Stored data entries
□ □ □ □

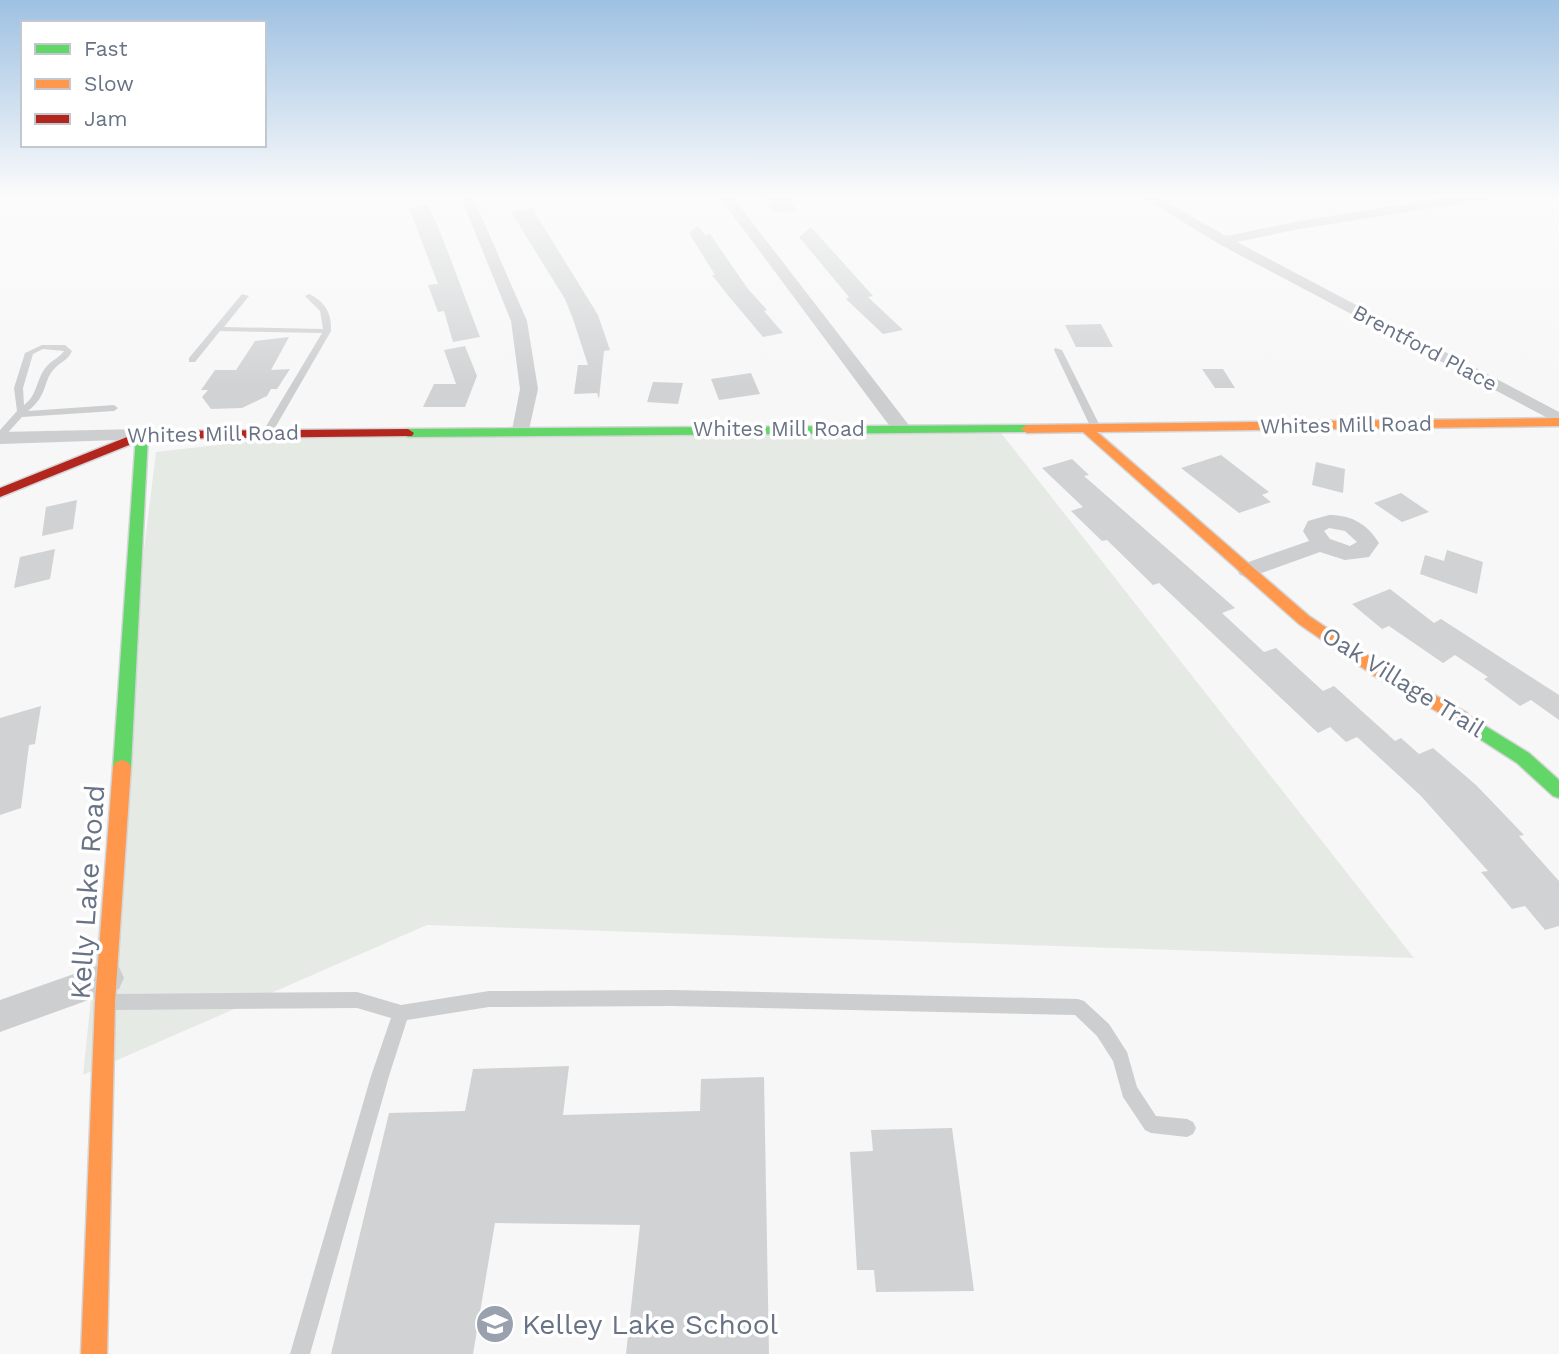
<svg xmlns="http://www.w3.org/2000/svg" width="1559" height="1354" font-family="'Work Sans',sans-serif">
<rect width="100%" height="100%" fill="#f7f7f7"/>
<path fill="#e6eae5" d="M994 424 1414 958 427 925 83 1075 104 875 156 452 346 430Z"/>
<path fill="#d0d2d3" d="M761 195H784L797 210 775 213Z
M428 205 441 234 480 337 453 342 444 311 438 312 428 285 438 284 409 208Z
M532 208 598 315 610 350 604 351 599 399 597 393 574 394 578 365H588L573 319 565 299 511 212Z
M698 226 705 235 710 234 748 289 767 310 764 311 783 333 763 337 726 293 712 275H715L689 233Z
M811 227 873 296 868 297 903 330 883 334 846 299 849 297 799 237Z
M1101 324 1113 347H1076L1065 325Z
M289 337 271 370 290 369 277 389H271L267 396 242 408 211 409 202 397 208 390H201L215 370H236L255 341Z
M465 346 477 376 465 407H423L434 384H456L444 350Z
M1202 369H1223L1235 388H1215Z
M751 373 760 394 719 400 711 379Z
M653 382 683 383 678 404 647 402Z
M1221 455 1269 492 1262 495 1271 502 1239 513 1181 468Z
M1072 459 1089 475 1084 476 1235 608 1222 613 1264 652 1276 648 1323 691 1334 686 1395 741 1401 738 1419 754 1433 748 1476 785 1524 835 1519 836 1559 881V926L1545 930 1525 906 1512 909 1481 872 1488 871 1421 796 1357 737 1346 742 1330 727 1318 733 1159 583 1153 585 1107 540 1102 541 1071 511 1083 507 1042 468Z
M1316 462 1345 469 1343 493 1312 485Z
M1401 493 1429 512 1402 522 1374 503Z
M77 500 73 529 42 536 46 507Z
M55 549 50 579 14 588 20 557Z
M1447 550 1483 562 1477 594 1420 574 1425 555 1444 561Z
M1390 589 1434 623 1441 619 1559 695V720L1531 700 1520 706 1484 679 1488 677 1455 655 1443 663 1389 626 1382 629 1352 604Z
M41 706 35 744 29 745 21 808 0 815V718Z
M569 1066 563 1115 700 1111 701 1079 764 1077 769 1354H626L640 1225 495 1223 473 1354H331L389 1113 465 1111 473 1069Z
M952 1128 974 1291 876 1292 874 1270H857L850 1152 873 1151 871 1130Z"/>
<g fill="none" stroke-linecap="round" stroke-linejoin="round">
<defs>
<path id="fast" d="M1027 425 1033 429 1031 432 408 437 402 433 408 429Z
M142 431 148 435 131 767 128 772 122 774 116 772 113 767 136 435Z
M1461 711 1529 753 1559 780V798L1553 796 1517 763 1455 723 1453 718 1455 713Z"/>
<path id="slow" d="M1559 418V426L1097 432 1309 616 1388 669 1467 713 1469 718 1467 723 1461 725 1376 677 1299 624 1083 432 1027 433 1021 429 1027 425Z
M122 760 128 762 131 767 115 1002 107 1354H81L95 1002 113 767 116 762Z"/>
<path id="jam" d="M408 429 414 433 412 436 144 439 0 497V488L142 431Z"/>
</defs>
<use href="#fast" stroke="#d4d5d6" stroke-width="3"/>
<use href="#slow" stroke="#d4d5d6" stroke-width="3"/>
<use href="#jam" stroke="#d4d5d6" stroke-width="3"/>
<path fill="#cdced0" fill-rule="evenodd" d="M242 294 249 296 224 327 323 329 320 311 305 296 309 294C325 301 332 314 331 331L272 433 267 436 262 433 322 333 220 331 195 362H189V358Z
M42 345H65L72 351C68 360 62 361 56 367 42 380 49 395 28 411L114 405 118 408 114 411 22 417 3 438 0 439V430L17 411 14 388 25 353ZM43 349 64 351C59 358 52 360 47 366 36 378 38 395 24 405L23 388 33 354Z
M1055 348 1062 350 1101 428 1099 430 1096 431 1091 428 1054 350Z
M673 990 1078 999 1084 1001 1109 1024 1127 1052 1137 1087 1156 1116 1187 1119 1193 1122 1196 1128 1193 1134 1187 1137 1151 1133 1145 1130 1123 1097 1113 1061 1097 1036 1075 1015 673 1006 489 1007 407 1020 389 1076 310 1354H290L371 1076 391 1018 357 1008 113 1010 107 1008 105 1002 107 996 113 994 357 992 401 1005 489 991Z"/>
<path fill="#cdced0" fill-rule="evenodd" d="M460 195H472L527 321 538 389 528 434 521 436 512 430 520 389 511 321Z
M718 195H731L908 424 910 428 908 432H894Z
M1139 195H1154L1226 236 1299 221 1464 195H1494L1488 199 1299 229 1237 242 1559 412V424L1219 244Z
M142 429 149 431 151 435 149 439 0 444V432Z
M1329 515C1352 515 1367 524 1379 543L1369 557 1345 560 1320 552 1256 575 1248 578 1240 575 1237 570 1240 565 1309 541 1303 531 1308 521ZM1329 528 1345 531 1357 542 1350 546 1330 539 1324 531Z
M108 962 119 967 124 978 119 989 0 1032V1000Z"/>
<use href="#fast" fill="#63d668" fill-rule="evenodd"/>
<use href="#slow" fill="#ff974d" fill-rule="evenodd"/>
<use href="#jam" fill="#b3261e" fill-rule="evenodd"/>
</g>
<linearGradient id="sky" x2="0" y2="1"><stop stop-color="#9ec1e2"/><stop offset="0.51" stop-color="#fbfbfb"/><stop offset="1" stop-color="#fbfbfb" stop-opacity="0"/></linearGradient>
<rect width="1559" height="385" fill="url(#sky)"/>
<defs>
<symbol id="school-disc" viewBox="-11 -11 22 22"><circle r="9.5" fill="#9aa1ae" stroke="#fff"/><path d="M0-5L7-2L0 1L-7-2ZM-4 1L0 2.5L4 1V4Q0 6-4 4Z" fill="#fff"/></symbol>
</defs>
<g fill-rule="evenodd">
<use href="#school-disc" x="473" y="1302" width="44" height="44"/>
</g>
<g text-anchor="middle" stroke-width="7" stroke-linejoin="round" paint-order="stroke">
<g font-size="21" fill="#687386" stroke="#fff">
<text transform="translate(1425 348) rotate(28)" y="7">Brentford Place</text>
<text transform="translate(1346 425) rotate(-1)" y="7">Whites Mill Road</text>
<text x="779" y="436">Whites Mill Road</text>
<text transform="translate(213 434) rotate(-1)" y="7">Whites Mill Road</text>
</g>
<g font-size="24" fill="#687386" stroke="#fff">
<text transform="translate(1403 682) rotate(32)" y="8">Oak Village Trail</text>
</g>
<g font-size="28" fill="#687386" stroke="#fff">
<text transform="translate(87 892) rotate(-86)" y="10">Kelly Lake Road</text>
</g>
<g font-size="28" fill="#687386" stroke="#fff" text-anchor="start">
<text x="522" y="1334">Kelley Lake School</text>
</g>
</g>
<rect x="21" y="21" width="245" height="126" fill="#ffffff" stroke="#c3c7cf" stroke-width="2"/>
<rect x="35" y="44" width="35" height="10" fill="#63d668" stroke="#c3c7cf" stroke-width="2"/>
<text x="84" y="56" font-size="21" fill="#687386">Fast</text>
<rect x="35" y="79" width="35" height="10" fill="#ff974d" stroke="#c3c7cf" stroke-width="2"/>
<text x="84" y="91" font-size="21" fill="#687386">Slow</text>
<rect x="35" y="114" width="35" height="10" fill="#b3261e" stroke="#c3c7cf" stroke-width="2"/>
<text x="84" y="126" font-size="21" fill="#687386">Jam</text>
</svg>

□ □ □ □

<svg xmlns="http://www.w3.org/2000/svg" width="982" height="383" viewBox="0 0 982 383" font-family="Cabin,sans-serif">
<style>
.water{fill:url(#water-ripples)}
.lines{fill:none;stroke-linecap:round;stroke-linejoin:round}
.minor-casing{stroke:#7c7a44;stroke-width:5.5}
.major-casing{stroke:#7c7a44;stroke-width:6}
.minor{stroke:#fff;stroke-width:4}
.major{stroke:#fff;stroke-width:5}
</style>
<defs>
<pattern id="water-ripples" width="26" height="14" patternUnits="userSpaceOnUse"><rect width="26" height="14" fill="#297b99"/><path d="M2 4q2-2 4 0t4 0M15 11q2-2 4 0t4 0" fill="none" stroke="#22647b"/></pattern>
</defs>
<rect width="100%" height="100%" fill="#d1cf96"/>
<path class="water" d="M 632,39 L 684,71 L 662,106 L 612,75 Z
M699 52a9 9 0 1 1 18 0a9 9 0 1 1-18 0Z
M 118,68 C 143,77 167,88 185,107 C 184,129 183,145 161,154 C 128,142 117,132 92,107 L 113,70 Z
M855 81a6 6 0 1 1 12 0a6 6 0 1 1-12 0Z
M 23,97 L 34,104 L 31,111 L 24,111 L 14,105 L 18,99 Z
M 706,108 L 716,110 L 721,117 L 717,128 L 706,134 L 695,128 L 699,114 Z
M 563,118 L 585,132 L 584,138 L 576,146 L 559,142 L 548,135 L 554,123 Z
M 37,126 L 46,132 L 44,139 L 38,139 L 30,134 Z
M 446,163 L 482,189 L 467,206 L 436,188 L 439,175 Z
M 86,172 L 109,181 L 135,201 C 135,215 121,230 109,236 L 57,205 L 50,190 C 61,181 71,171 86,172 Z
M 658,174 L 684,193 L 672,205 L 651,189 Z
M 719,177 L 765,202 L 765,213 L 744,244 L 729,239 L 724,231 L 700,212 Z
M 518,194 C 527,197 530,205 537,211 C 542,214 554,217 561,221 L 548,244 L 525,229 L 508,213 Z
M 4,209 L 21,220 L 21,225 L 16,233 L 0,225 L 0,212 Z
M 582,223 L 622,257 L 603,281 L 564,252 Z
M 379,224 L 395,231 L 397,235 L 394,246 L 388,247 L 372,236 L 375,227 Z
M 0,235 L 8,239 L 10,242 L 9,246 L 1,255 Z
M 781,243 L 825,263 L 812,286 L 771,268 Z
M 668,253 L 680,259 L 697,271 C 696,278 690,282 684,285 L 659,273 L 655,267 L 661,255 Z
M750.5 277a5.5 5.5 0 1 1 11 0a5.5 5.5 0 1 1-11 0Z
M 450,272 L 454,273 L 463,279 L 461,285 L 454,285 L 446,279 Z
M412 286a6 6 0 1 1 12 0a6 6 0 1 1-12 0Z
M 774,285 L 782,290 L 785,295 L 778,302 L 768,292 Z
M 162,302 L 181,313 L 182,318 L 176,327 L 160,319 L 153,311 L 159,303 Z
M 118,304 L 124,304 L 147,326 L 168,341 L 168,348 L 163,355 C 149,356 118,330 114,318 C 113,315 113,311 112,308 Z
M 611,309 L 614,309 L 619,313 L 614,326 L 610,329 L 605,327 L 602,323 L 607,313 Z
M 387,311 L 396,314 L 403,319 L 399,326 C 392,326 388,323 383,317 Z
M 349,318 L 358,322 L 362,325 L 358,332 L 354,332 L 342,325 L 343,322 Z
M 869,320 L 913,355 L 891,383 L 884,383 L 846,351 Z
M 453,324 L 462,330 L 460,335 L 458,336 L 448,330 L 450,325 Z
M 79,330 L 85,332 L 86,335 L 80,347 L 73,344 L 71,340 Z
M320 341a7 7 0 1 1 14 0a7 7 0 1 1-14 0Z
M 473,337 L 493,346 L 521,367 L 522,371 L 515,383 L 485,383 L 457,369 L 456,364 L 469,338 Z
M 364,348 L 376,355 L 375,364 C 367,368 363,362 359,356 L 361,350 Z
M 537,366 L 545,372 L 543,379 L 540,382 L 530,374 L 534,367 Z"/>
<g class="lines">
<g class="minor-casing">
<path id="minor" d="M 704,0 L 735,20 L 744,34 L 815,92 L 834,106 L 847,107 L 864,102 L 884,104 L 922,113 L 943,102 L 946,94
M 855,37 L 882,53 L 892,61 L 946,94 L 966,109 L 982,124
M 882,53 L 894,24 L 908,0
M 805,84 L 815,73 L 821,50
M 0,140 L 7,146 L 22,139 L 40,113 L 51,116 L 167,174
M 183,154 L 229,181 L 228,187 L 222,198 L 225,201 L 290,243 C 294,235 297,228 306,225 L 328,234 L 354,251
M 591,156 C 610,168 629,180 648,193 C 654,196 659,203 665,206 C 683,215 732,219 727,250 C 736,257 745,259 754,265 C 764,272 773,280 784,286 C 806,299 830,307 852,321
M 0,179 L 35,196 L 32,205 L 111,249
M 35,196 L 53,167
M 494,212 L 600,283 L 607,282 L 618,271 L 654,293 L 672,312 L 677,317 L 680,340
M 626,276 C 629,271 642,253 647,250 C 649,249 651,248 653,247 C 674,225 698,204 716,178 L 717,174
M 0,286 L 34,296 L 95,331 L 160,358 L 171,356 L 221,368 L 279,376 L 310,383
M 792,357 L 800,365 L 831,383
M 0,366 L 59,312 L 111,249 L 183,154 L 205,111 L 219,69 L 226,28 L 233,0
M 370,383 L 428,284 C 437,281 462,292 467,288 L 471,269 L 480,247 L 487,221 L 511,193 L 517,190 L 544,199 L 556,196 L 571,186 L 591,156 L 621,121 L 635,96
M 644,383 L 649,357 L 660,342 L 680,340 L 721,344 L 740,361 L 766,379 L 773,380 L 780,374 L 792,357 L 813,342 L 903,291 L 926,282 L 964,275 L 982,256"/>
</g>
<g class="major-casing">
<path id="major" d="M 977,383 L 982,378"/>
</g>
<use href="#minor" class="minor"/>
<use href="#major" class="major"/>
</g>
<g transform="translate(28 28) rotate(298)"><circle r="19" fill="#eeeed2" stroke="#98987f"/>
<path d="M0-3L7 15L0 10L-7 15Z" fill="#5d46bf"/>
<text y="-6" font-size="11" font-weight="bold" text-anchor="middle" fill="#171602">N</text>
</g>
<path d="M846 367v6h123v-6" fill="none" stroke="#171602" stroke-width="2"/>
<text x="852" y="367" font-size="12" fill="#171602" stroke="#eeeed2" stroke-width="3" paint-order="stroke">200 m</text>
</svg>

□ □ □ □

## TASK DESCRIPTION
Across the data above, how many lines include the word "linecap"? Give only the number.

## WRITTEN SOLUTION
2